There is an obliquely acknowledged supposition surrounding this entire organization that too many chefs spoil the broth; that effective advocacy necessitates a streamlining to eliminate the sort of slow, pesky democratic processes that once typified CJC. As we ventured on this page earlier this summer, we think this strategy is misguided and that CIJA is conceived wrongly but, because of all that is at stake, we hope that they are right.
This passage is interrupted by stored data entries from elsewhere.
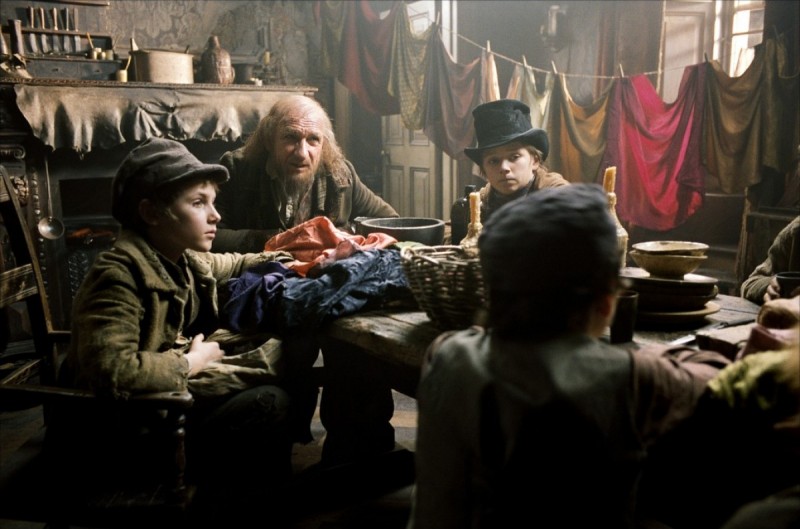
Find the location of `mantel`. mantel is located at coordinates click(190, 100).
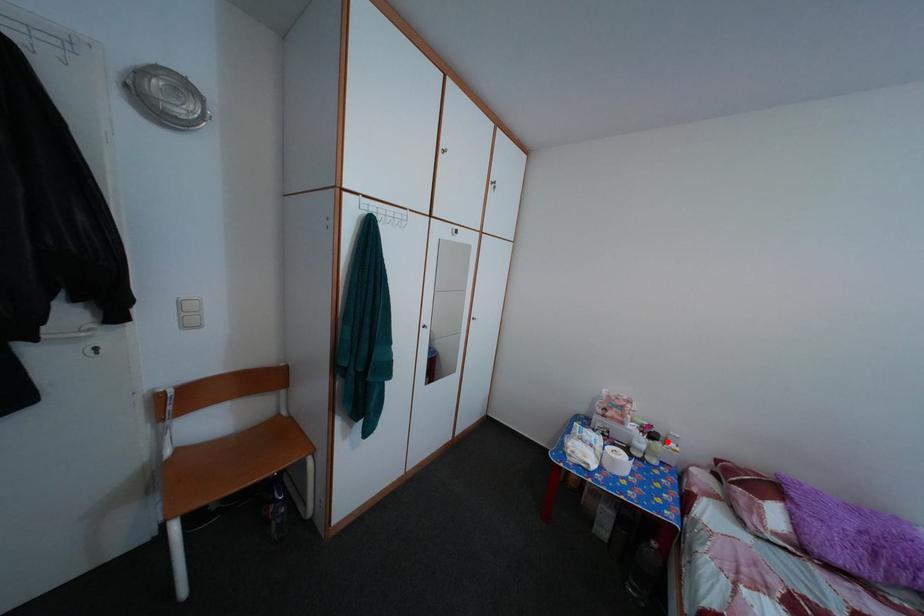
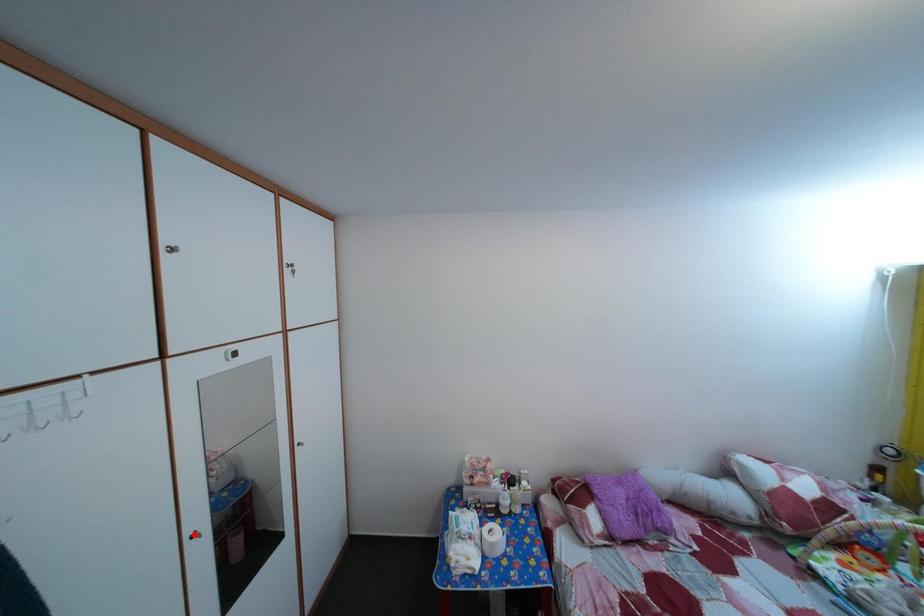
I am providing you with two images of the same scene from different viewpoints. A red point is marked on the first image and another point is marked on the second image. Does the point marked in image1 correspond to the same location as the one in image2?

No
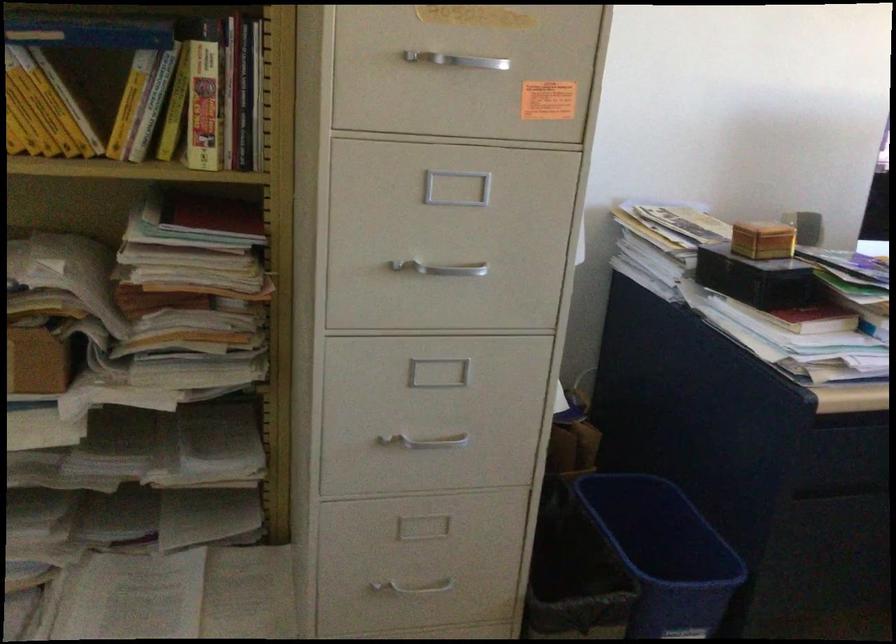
However, the declared efficiencies have yet to make themselves apparent. For example, in addition to the lack of a coordinated announcement of CIJA’s coming out, the organization’s homepage still describes CIJA as overseeing and coordinating the advocacy work of CJC, CIC et al. On the same page, it states that all those groups have been “discontinued and that CIJA will handle Canadian Jewish advocacy,” and that, “In the near future, the website will be overhauled and expanded to reflect this enlarged mandate.” Those mixed messages have been there for weeks.

As for tangible public-relations successes to date, CIJA has had a couple at least. On Sept. 1, CIJA posted a video of an Aug. 28 Al-Quds Day Rally in Toronto that had speakers describing Israel as a “cancer” that must be killed and Israelis as “inhuman” and “barbarians.” It truly is, as CIJA calls it, “a disturbing video,” and CIJA was at the forefront of bringing it to Canadians’ attention.
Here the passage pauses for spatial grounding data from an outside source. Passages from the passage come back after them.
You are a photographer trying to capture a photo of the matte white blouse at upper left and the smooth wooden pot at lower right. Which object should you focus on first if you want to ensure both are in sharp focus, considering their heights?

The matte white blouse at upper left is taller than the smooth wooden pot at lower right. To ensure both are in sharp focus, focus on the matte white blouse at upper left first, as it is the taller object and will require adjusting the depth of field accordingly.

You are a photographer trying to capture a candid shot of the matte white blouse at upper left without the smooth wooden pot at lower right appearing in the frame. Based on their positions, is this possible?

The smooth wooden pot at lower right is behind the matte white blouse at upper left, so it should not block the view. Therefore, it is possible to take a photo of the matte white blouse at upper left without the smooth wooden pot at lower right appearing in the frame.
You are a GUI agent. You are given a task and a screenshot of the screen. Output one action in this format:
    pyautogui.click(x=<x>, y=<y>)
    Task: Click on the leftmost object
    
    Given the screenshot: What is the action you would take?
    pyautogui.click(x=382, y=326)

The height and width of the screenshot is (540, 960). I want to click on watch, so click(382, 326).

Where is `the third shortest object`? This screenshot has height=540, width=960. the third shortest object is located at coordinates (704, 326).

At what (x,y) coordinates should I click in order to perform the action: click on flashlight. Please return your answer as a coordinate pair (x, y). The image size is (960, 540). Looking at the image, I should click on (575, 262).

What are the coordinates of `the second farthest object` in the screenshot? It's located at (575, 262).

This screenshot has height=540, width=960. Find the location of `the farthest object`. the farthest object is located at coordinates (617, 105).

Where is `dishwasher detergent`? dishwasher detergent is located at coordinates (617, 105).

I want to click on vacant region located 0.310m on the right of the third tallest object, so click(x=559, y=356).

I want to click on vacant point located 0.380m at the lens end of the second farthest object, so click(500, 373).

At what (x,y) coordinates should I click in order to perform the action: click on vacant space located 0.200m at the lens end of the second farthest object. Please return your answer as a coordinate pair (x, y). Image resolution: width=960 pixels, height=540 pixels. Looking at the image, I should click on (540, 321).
However, its other main accomplishment is less impressive. On Sept. 2, both in a press release and online, CIJA took credit for having the Ontario provincial election leaders’ debate rescheduled so as not to conflict with Rosh Hashanah. Were this debate to go ahead as scheduled on Sept. 27, according to Fogel in the release, “over 200,000 members of Ontario’s Jewish community would be effectively disenfranchised from enjoying full participation in the election.”
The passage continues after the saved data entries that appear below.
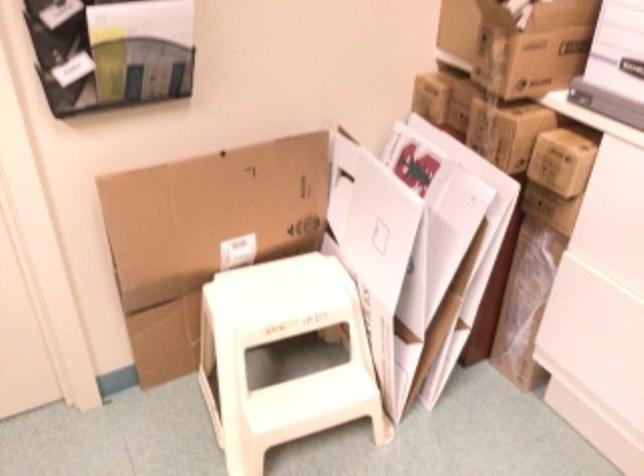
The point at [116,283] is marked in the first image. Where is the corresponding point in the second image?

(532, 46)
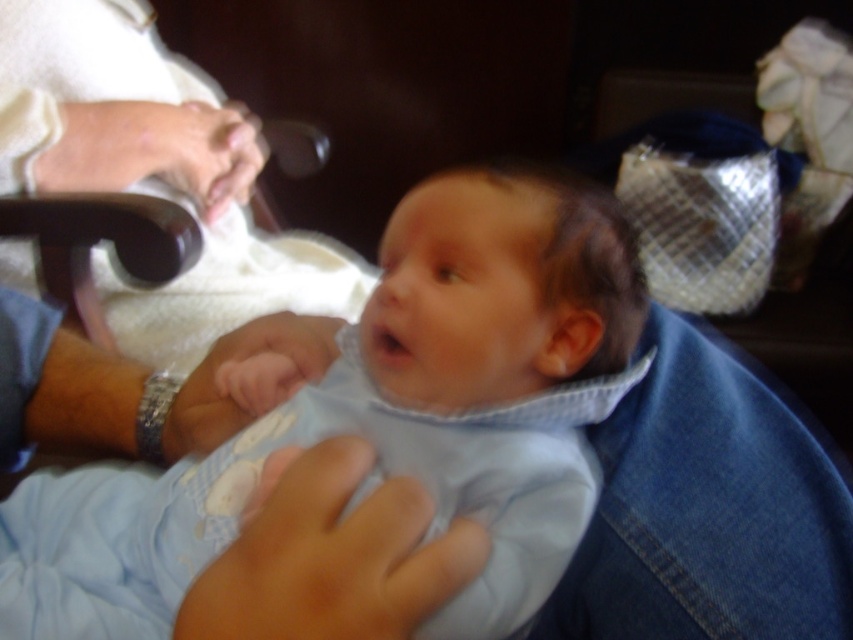
Question: Can you confirm if smooth skin hand at center is thinner than metallic wristwatch at lower left?

Choices:
 (A) no
 (B) yes

Answer: (B)

Question: Estimate the real-world distances between objects in this image. Which object is farther from the light blue fabric at center?

Choices:
 (A) light blue quilted fabric at center
 (B) matte plastic glasses at upper left
 (C) metallic wristwatch at lower left

Answer: (B)

Question: Is smooth skin hand at center thinner than metallic wristwatch at lower left?

Choices:
 (A) no
 (B) yes

Answer: (B)

Question: Does light blue quilted fabric at center come behind smooth skin at upper left?

Choices:
 (A) no
 (B) yes

Answer: (A)

Question: Which of these objects is positioned farthest from the smooth skin at upper left?

Choices:
 (A) light blue fabric at center
 (B) smooth skin hand at center
 (C) metallic wristwatch at lower left

Answer: (B)

Question: Which object appears farthest from the camera in this image?

Choices:
 (A) light blue fabric at center
 (B) matte plastic glasses at upper left

Answer: (B)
Scheduling a major public policy event like a leaders’ debate to conflict with a major religious holiday is bad, but CIJA’s self-congratulation at the rescheduling is not much better. This tempest presumes that 200,000 Jewish Ontarians do not have the technology to record television or to watch the debate online at a convenient time.

CIJA was not the only group being “vigilant in monitoring all situations that would potentially limit the community’s ability to participate in the political and public policy process.” Twenty-seven minutes after the news came to us of CIJA’s great triumph in a teapot, we were interrupted from our fête by a news release on the same subject from “the Jewish community’s foremost human rights agency.” In an effort to keep our foremost agencies and our singular voice straight, this one is B’nai Brith Canada. Its CEO, Frank Dimant, claimed the victory as well: “We are pleased that the leaders of the three major provincial parties took heed of the needs of the Jewish community, which we alerted them to in a letter earlier this week.”

Admittedly, we are making light of the situation because if we didn’t laugh, we’re afraid, we would cry. CIJA is asking us to put all our advocacy eggs into their singular one-stop basket and trust their expertise, even as the organization’s rollout has given little reason for optimism. We wait patiently once more.